I think it is like many other things. When the top ranking of whatever your collecting goes to a price many either can't afford or will not pay, the lesser in the rank rise. Close is good enough in some cases.


----------



## ZE52414 (Aug 2, 2018)

stoney said:


> I think it is like many other things. When the top ranking of whatever your collecting goes to a price many either can't afford or will not pay, the lesser in the rank rise. Close is good enough in some cases.





I thought these things were bringing like 50$ I guess the price went up!? It’s not even in good shape. Kinda blows my mind. These pop up all the time around me for cheap. I’m gonna have to start buying them i guess.


----------



## Freqman1 (Aug 2, 2018)

I sold one of these a few years ago that was dead mint for $200 shipped and thought I did well. V/r Shawn


----------



## ZE52414 (Aug 2, 2018)

Freqman1 said:


> I sold one of these a few years ago that was dead mint for $200 shipped and thought I did well. V/r Shawn





I guess me not knowing the difference it could be a j33 fork lmao.


----------



## videoranger (Aug 3, 2018)

Mint in the box the Wally krates will be rusty.


----------



## parkrndl (Aug 3, 2018)

I sold one just like that locally last week for $150.  Same color.  Still have the black and green ones for now.

It's funny because when they first came out, I went to Wally World and bought the green one for, I think, $79.  Then in a few weeks when they went on clearance I bought the black and blue ones for something like $35.

--rick


----------



## ZE52414 (Aug 3, 2018)

This is non sense.


----------



## GTs58 (Aug 3, 2018)

Another fine example of how well educated some people are here in the US.


----------



## pedal4416 (Aug 3, 2018)

This started happening a few years back with the occ chopper Schwinn stingrays.
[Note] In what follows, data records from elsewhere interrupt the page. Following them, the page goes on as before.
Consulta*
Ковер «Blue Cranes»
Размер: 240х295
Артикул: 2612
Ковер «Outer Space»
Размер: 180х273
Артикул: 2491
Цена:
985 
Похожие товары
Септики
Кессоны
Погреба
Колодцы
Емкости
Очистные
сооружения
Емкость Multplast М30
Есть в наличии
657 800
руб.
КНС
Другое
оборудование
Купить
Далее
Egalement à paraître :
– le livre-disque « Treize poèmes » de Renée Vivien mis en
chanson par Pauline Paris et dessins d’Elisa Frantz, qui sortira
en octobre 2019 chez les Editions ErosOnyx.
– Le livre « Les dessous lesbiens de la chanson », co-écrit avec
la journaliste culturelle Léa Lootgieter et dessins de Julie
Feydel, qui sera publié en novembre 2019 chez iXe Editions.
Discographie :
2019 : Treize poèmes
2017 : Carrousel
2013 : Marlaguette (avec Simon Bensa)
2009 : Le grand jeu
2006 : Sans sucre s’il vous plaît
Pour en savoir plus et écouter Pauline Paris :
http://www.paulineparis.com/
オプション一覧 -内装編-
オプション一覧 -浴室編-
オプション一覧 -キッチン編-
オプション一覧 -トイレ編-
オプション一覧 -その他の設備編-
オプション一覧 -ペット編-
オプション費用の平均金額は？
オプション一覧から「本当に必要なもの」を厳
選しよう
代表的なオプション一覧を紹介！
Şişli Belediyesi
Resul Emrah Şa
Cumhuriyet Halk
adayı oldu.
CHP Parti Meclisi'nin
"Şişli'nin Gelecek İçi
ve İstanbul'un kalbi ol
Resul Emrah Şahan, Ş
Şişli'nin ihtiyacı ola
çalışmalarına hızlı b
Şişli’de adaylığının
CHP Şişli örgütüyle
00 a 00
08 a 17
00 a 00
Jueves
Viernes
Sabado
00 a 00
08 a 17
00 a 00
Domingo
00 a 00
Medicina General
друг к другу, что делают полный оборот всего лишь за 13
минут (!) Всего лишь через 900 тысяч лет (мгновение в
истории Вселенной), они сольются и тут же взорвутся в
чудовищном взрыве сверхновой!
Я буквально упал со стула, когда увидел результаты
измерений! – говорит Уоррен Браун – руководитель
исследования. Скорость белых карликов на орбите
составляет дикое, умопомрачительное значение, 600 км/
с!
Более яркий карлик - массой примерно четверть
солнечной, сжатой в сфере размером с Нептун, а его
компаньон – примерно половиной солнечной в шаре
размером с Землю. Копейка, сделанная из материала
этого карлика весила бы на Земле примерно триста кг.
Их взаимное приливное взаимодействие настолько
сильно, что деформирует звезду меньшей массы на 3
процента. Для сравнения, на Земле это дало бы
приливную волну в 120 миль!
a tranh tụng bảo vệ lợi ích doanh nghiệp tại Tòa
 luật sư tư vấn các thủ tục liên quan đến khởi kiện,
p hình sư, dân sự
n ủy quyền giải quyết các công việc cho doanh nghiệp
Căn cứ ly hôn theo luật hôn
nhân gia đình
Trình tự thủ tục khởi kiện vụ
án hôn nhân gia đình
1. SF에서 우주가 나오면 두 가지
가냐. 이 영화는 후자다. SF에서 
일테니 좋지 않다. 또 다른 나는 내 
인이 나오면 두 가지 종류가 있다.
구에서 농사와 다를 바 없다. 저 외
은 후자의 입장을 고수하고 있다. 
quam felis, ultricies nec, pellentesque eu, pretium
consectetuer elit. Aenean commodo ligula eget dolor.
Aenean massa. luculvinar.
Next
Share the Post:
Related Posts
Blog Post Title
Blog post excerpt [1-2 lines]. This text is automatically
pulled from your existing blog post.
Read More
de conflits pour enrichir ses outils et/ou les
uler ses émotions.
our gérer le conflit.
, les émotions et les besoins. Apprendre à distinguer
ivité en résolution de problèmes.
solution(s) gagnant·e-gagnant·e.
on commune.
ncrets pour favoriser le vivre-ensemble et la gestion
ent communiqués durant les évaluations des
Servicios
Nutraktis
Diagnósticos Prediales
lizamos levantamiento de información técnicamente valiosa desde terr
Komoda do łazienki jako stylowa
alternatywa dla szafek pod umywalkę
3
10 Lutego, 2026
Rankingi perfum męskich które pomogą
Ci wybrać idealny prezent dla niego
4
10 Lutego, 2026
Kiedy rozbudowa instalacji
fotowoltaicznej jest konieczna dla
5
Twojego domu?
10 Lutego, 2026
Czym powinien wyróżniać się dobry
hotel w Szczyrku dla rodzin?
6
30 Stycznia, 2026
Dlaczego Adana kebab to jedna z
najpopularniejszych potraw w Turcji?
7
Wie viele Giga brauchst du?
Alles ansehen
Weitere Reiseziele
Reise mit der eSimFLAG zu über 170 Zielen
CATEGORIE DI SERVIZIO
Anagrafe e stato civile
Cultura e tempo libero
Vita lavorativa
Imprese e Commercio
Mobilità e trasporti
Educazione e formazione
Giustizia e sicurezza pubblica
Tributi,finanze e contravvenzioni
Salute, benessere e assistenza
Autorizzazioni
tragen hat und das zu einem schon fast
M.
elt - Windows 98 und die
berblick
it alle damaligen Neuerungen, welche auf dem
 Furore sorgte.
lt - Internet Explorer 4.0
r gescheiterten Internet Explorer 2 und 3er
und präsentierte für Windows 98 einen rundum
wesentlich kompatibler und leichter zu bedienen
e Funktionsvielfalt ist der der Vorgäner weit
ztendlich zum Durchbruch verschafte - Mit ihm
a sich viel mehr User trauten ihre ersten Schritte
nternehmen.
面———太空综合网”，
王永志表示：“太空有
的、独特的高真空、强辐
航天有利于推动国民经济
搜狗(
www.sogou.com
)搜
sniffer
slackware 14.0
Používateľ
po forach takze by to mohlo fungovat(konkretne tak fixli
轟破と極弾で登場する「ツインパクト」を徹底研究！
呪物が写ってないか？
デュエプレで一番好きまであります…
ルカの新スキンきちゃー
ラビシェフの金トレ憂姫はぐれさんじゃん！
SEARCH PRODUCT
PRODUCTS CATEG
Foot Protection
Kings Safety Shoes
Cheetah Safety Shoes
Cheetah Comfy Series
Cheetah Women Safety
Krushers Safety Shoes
I was working for an eBay store bike shop and we sold one for 899.99! We only got 5-600 for the next couple.


----------



## krateman (Aug 10, 2018)

It's a TOTAL frankenbike. Buy it, part it out.


----------



## krateman (Aug 10, 2018)

Ahh, the prices have gotten crazy, stupid for some of these bikes. Just recently, some idiot was trying or was successful in selling a '69 Krate for like $3000.+ I wanted to write him/her a strongly worded message. I decided to let any sucker buy it, if they were that stupid.


----------